Last week Victoria's chief health officer Brett Sutton said the state was struggling to cope with the volume of contact tracing required for thousands of people in self-isolation. There are now more than 670 active cases in the state.
This is complicated by the fact that some people don't get symptoms and so there will always be more cases out there.
"There will always be between 15 and 20 per cent of asymptomatic people who don't get tested," Prof McLaws.
It's unclear how important asymptomatic people are in driving the pandemic but Prof McLaws said for those who did eventually develop symptoms, they could also pass on the disease two days before they appear.
"That's why you go for elimination, with that scenario you are still able to deal with a small increase in numbers," she said.
Prof McLaws said NSW should be aiming for a similar pattern of infections to Western Australia or Queensland, "where there are mostly zero (daily cases) and the odd occasional case".
This week Queensland recorded its first new coronavirus case in more than a week and this was linked to a returned overseas traveller.

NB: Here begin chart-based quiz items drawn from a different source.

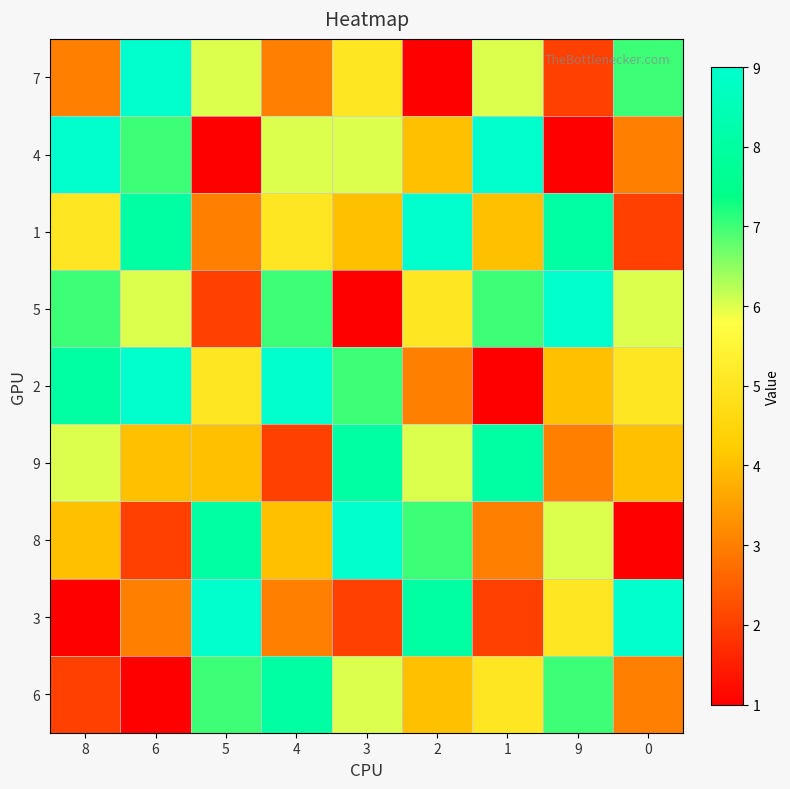

Reading right to left, extract all data points from this chart.

7: 0=7	9=2	1=6	2=1	3=5	4=3	5=6	6=9	8=3
4: 0=3	9=1	1=9	2=4	3=6	4=6	5=1	6=7	8=9
1: 0=2	9=8	1=4	2=9	3=4	4=5	5=3	6=8	8=5
5: 0=6	9=9	1=7	2=5	3=1	4=7	5=2	6=6	8=7
2: 0=5	9=4	1=1	2=3	3=7	4=9	5=5	6=9	8=8
9: 0=4	9=3	1=8	2=6	3=8	4=2	5=4	6=4	8=6
8: 0=1	9=6	1=3	2=7	3=9	4=4	5=8	6=2	8=4
3: 0=9	9=5	1=2	2=8	3=2	4=3	5=9	6=3	8=1
6: 0=3	9=7	1=5	2=4	3=6	4=8	5=7	6=1	8=2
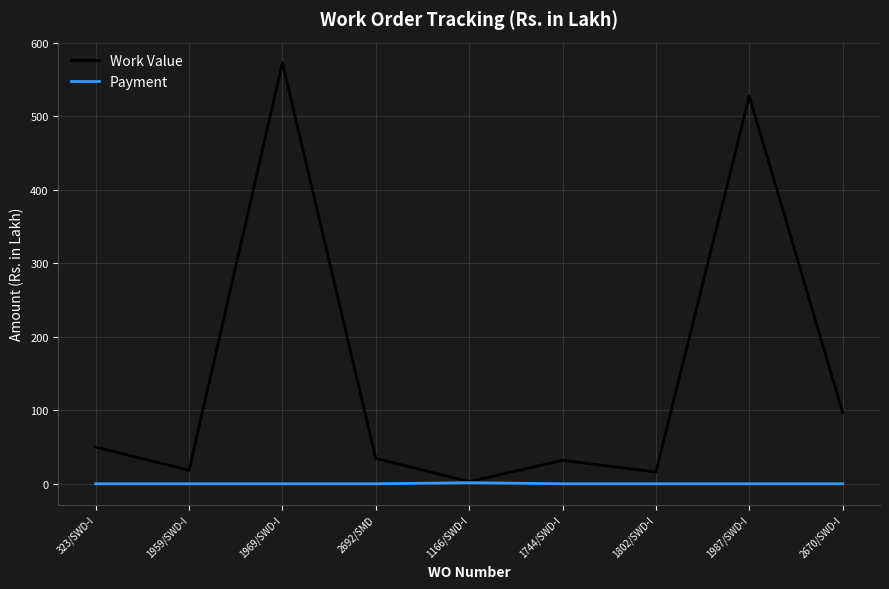

How many lines are shown in the chart?

2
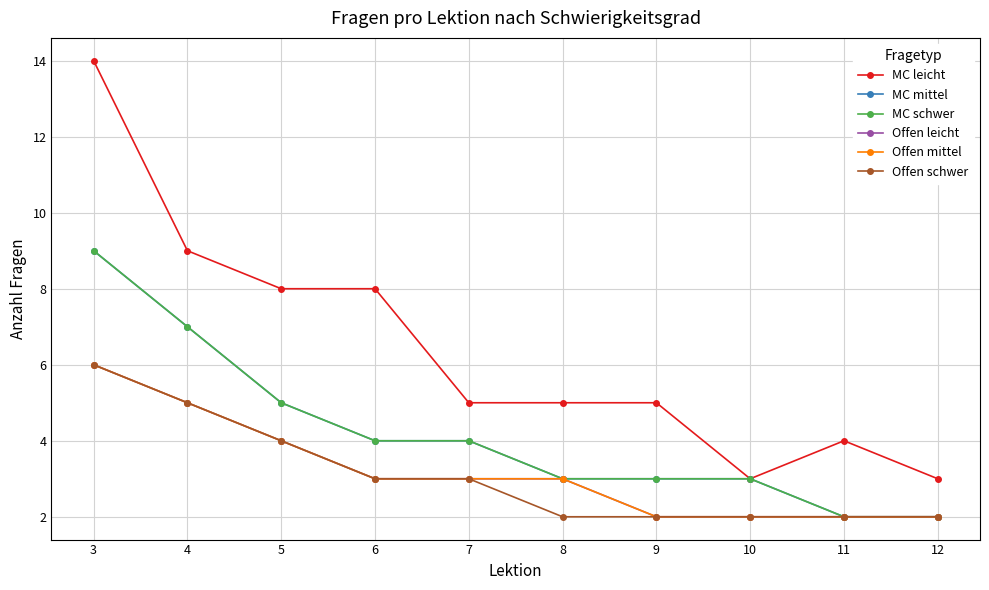

Between 5 and 8, which series saw the biggest shift?

MC leicht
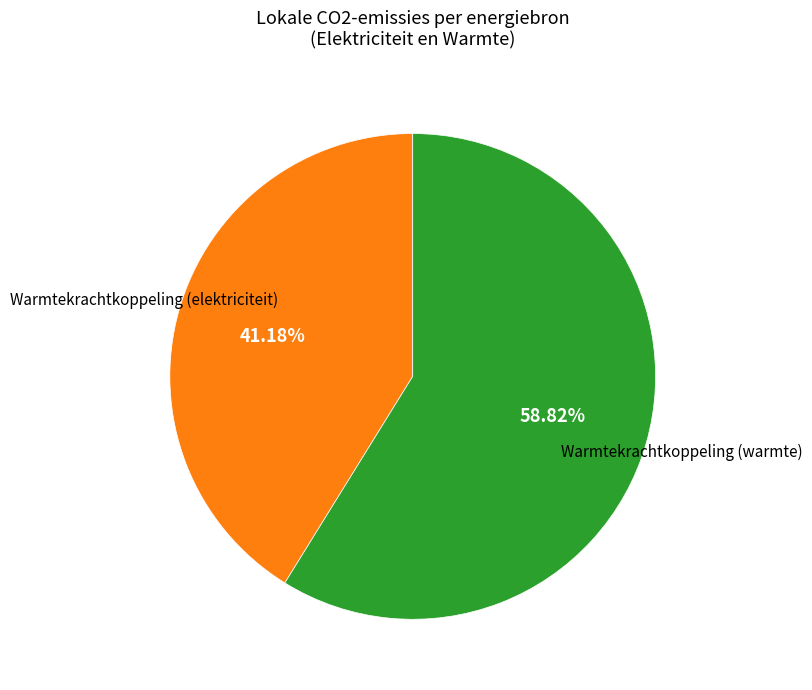

Which category has the smallest portion of the pie?

Warmtekrachtkoppeling (elektriciteit)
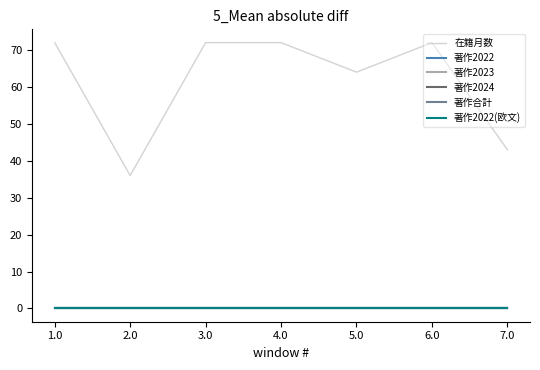

At 4.0, list the series in order from smallest to largest.

著作2022, 著作2023, 著作2024, 著作合計, 著作2022(欧文), 在籍月数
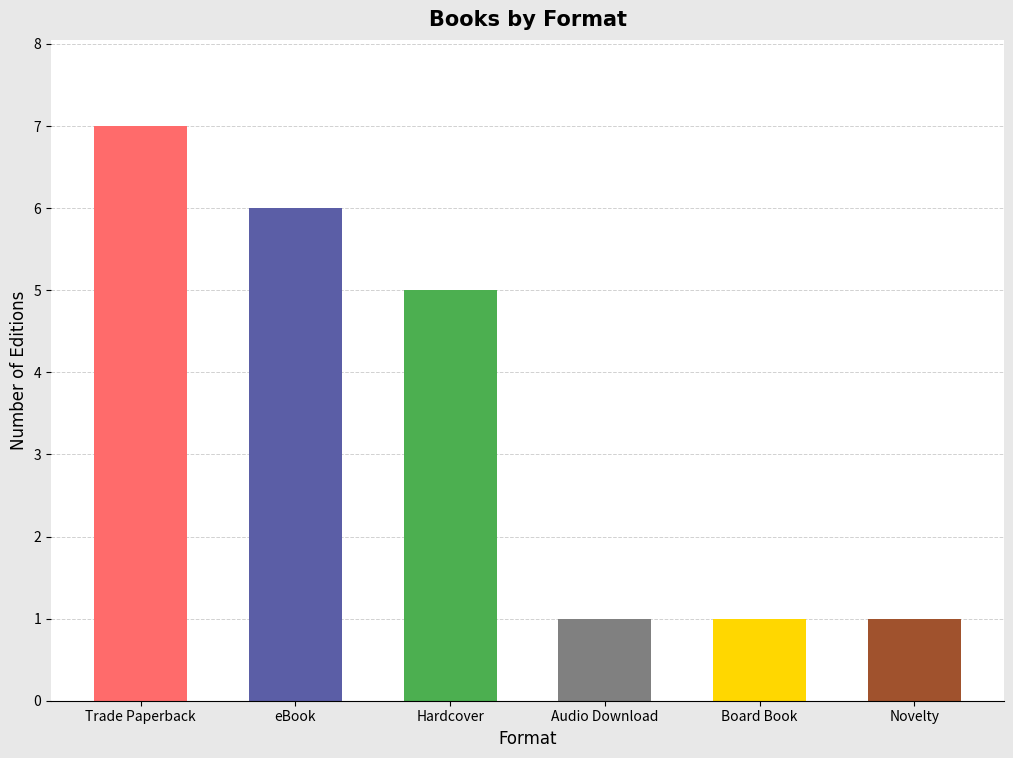

What is the smallest value displayed?

1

There are currently only two active cases in the state.
"I say it would take us a couple of months to get to the point where we were in single-digits," she said.
Eliminating the virus in NSW would enable it to have open borders with other states and territories, as well as countries like New Zealand. Taiwan and Singapore also look like they will achieve elimination.
She believes the decision to go for a suppression strategy was more of an economic decision.
"Now we have seen the experience and challenges that Victoria has, this is an opportunity for NSW authorities to reconsider the benefits of elimination."
She believes Victoria could also still have a chance to eliminate the disease, although it would be very hard.
"I think Victoria is using this opportunity to also go for close to elimination, they are going through a lot of pain now and I'm hoping they will achieve that."
Experts at think-tank the Grattan Institute also believe Australia should switch strategy and adopt an elimination strategy.
However, Australia's Health Minister Greg Hunt has dismissed the idea that the country should consider an elimination strategy saying "we've been very realistic".
"We've achieved extraordinary things but we've been honest with the Australian people there would be outbreaks," Mr Hunt told 7.30 last night.
"We saw other countries that have made predictions and then had to walk back because there had been cases after there have been claims of elimination."
He said to "pretend that we can wish the disease away is not in my view a realistic or responsible statement".
"With a global pandemic, a disease which travels silently, a disease which cannot be seen and in many cases is asymptomatic, we have to be honest and up-front with the Australian people and prepare for the long term."